● Passage:
---+---

Generosity never diminishes the giver but makes him or her more blessed and truly rich. For you can never give what you never owned in the first place. And what you have never owned you cannot truly enjoy because they make you anxious, afraid and insecure that once they are used up, they can only be replenished with difficulty.

It’s a pity that there are people with so much yet act like dirt poor, while there are poor people with very little who behave like they are exceptionally rich. The real poverty that is appalling is not so much material poverty as the poverty of the heart.

January 31st

St. John Bosco

1st Reading: 2 S 11:1–4a, 5–10a, 13–17:
In the spring of that year, when kings usually set out to fight, David sent out Joab, his officers and all the Israelite troops. They slaughtered the Ammonites and at – tacked Rabbah, while David remained in Jerusalem. One afternoon, David got up from his siesta and took a walk on the roof of the royal house. From the rooftop, he saw a woman bathing; and the woman was very beautiful. David sent to inquire about the woman, and was told, “She is Bathsheba, daughter of Eliam and wife of Uriah, the Hittite.”

So David sent messengers to have her brought to him; and he had intercourse with her just after she had purified herself after her monthly period. Then she returned to her house. As the woman saw she was with child, she sent word to David, “I am with child.” David then sent a message to Joab, “Send me Uriah the Hittite.” So Joab sent Uriah to David. When Uriah came, David asked him about Joab, how the people were and how the war was proceeding.

Then he told Uriah, “Go down to your house and wash your feet.” Uriah left the palace while the king had a portion from his table sent to him. Uriah, however, did not go down to his house but slept by the door of the king’s palace with all the servants of his lord. David was told that Uriah did not go down to his house, and he said to him, “Have you not come from a journey? Why did you not go down to your house?” David invited him to table and he ate and drank until he was drunk.

When evening fell, however, he went to lie down on his couch with the guards of his lord instead of going down to his house. The next morning, David wrote Joab a letter to be taken by hand by Uriah, in which he said, “Place Uriah in the front row where the fighting is very fierce and then withdraw from him so that he may be struck down and die.” When Joab was attacking the city, he assigned Uriah to a place which he knew was being defended by strong warriors. And the defenders attacked the men of Joab. Some of David’s soldiers and officers were killed; Uriah the Hittite also died.

Gospel: Mk 4:26–34:
Jesus also said, “In the kingdom of God it is like this: a man scatters seed upon the soil. Whether he is asleep or awake, be it day or night, the seed sprouts and grows; he knows not how. The soil produces of itself; first, the blade; then, the ear; then the full grain in the ear. And when it is ripe for harvesting, they take the sickle for the cutting: the time for the harvest has come.”

---+---

Dataset entries
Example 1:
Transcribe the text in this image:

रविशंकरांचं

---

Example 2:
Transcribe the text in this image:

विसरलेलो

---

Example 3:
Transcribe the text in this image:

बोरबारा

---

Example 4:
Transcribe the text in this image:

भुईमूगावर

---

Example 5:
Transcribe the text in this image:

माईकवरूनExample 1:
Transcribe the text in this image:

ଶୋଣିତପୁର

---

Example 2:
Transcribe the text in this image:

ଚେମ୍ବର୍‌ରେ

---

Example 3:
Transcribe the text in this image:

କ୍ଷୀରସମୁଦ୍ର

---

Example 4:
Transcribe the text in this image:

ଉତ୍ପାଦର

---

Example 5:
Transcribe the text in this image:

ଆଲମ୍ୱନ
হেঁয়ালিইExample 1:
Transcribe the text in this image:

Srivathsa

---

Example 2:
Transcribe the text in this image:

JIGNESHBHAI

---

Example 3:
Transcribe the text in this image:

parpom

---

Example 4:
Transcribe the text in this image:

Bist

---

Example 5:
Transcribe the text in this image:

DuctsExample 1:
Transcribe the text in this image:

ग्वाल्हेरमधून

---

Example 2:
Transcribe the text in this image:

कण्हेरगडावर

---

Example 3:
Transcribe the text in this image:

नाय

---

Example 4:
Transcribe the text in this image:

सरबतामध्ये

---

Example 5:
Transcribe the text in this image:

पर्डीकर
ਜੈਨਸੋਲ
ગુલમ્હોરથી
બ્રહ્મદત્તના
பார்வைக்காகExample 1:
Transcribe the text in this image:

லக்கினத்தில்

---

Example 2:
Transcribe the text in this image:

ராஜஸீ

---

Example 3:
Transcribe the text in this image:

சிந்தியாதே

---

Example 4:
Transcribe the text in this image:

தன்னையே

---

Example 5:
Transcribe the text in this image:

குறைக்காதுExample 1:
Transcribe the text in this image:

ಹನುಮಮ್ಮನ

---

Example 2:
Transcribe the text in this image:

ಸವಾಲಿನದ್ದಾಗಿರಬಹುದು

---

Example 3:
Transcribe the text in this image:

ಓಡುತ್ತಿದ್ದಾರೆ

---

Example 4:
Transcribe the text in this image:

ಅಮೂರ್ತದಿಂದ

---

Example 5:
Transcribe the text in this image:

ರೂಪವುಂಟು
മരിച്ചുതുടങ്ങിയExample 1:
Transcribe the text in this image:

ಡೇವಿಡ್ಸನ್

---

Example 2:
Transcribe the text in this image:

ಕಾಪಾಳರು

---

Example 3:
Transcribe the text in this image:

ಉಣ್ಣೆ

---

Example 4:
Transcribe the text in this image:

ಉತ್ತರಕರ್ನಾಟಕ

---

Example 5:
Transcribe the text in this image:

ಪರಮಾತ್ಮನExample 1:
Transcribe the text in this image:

---+---

● What you need to do:
- a) From the first reading in the passage, list every person named.
- b) Based on the passage, decide whether each statement holds, and back each answer with the deciding words quoted from it. (i) David stayed in Jerusalem while his troops fought. (ii) After eating and drinking with David, Uriah went down to his house. (iii) In the Gospel, the man understands how the seed grows.
- c) Reproduce the passage from "Generosity never diminishes" up to and including "of the heart.".

● Answers given:
- a) David, Joab, Bathsheba, Eliam, Uriah

- b)
(i) Yes: "while David remained in Jerusalem"
(ii) No: "he went to lie down on his couch with the guards of his lord instead of going down to his house"
(iii) No: "the seed sprouts and grows; he knows not how"

- c)
Generosity never diminishes the giver but makes him or her more blessed and truly rich. For you can never give what you never owned in the first place. And what you have never owned you cannot truly enjoy because they make you anxious, afraid and insecure that once they are used up, they can only be replenished with difficulty.

It’s a pity that there are people with so much yet act like dirt poor, while there are poor people with very little who behave like they are exceptionally rich. The real poverty that is appalling is not so much material poverty as the poverty of the heart.